Barbed-wire tattoos, once common with men, have declined in popularity. "The arm-band thing has almost stopped," he said.
He recently did a tattoo of the Grim Reaper on a motorcycle. "That was really cool," he said.
Most of his clients are women, reflecting a growing trend, said Rose. Many of them want tattoos of flowers, butterflies, hearts and roses.
Most of his customers spend about $100 on average on a tattoo, he said. But it can range from as little as $30 for a couple initials to as much as $4,500 to do an entire back, Rose said.
It takes numerous sessions -- about 45 hours -- to tattoo an entire back, Rose said. Those with such tattoos often get inked with elaborate designs over a period of years.
Actors sporting tattoos in movies and National Basketball Association athletes who wear highly visible tattoos encourage others to get tattooed, said Rose.
The action movie "XXX" sparked a lot of interest in tattoos because of the large tattoo displayed on the neck of lead actor Vin Diesel.
"After the movie came out, I bet we did 100 of them," said the 39-year-old Rose. "Diesel was kind of a bad ass and it was a pretty cool tattoo." Fans of Diesel got similar tattoos on the back of their necks.
Tattoos used to be inked mostly on men but increasingly women are visiting tattoo parlors. Renee Gordon, owner of Fleshhound Tattoo Studio in Cape Girardeau, estimates that 60 percent of her customers are women.
She says women view tattoos as a fashion statement. "I think women are more prone to accentuating themselves than men. I think women are more prone to accessorizing," she said.
Gordon has tattooed a wide variety of people, including doctors, nurses, soccer moms and preachers. The popularity of the television reality show, "Miami Ink," which focuses on tattoos, has boosted business, she said.

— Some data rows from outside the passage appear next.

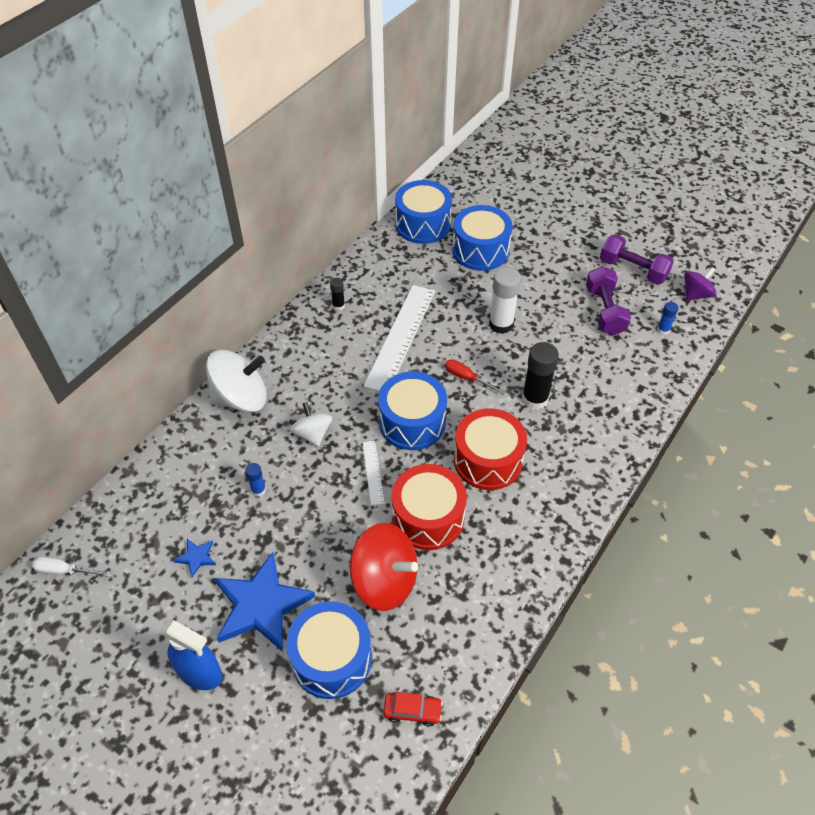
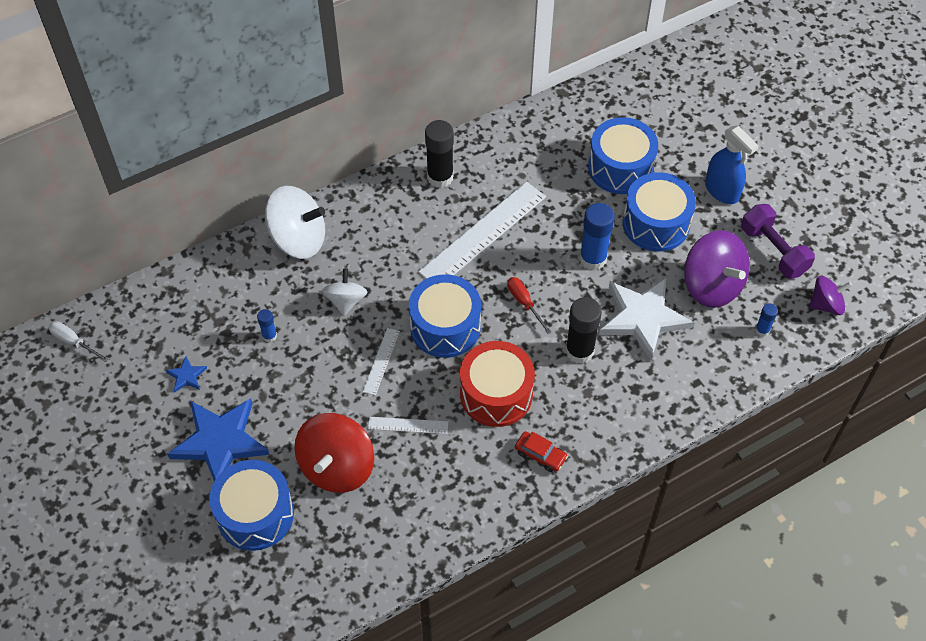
camera: 25 degrees right, 5 degrees up
blue spray bottle [161,620,223,690] -> blue spray bottle moved to [705,126,759,204]
black glue stick [330,278,345,311] -> black glue stick [425,120,454,188], size x1.96
red spinning top [350,523,418,611] -> red spinning top turned 60 degrees clockwise [294,413,374,493]
red car [383,692,443,727] -> red car moved to [515,431,568,472]
red drum [392,464,467,550] -> white ruler [368,417,448,434]
blue drum [395,180,452,244] -> blue drum moved to [623,172,696,252]
white glue stick [489,267,521,334] -> blue glue stick [579,203,615,270]
purple dumbbell [586,266,631,336] -> purple spinning top [684,230,750,308]
none -> white star [599,277,694,361]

Itinerant tattoo artists have been replaced by state-licensed tattoo parlors. Gordon has owned Fleshhound for about four years. When she began, no state license was required. But that changed shortly after she opened her studio.
Anyone under 18 has to have consent from a parent or guardian before he or she can get a tattoo in Missouri.

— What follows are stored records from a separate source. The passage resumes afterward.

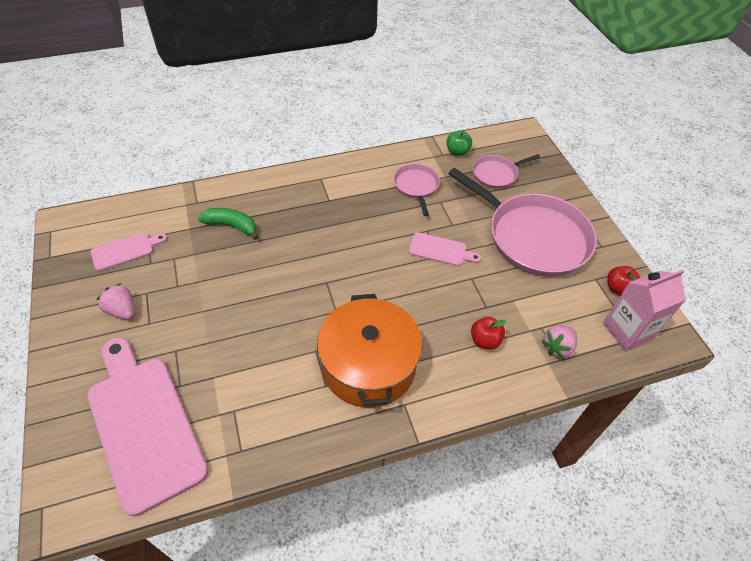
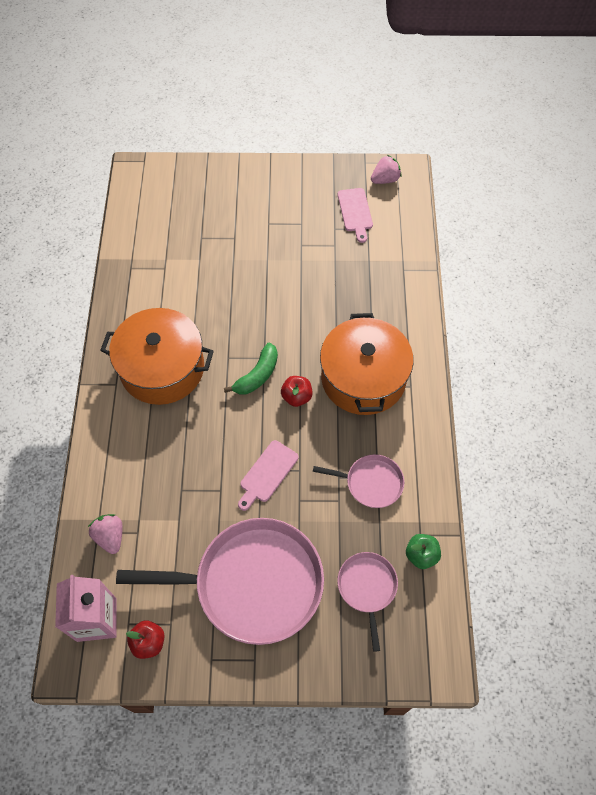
camera: 110 degrees right, 10 degrees up
pink cutting board [87,338,208,517] -> none
pink strawberry [97,283,134,319] -> pink strawberry moved to [371,155,402,184]
green banana [198,208,258,240] -> green banana moved to [224,343,278,394]
pink pan [448,168,597,277] -> pink pan turned 150 degrees counterclockwise [116,518,324,645]
red apple [471,317,506,349] -> red apple moved to [281,376,312,407]
none -> orange pot [320,313,413,415]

Ketchum remembers when tattoo artists were gypsies of sort, plying their craft without having to meet health or licensing codes. Today, tattoo studios have become legitimate businesses. "Now we are called an industry," the long-haired tattoo artist said.
Getting inked doesn't come without pain. "They do hurt," said Rose. "The skin is really irritated."
The amount of pain varies. It depends on where the tattoo is inked on the body and each individual's tolerance for pain, Chris Rose said.
"It subsides within a few days," he said.
Ketchum said a tattoo initially can make the skin peel like a sunburn.
Some people worry that tattoos pose a health risk. But the federal Centers for Disease Control say statistics suggest tattoos are relatively safe. During the past 20 years, less than 1 percent of persons with newly acquired hepatitis C reported having been tattooed, the CDC said on its Web site.
Tattoos would pose a risk only if contaminated needles were used, said Jane Wernsman, assistant director of the Cape Girardeau County Health Center.
She said the center hasn't seen a single case of hepatitis in Cape Girardeau County involving tattoos.
State health codes require tattoo parlors to use a new needle with each customer, Ketchum said.
Dr. Peter Hirschburg, associate professor of sociology at Southeast Missouri State University, said tattoos aren't embraced in much of the business world.
Many employers are reluctant to hire workers with visible tattoos, he said.
Young Americans often don't think about future employment when they get tattooed, the sociologist said.
Hirschburg said he regularly advises his students against getting tattoos.
Over the past decade, he's spotted tattoos on many of his female students. Lower-back tattoos are increasingly common, he said.
But Hirschburg said such tattoos are viewed in a negative way by many Americans. "My son-in-law calls them 'tramp stamps,'" Hirschburg said.
Hirschburg has a friend whose son-in-law is a tattoo artist in Kansas City. "He says the first thing he tries to do is talk young people out of it," Hirschburg said.
The sociologist said that makes sense. "The last thing you want is an unhappy person coming back," he said.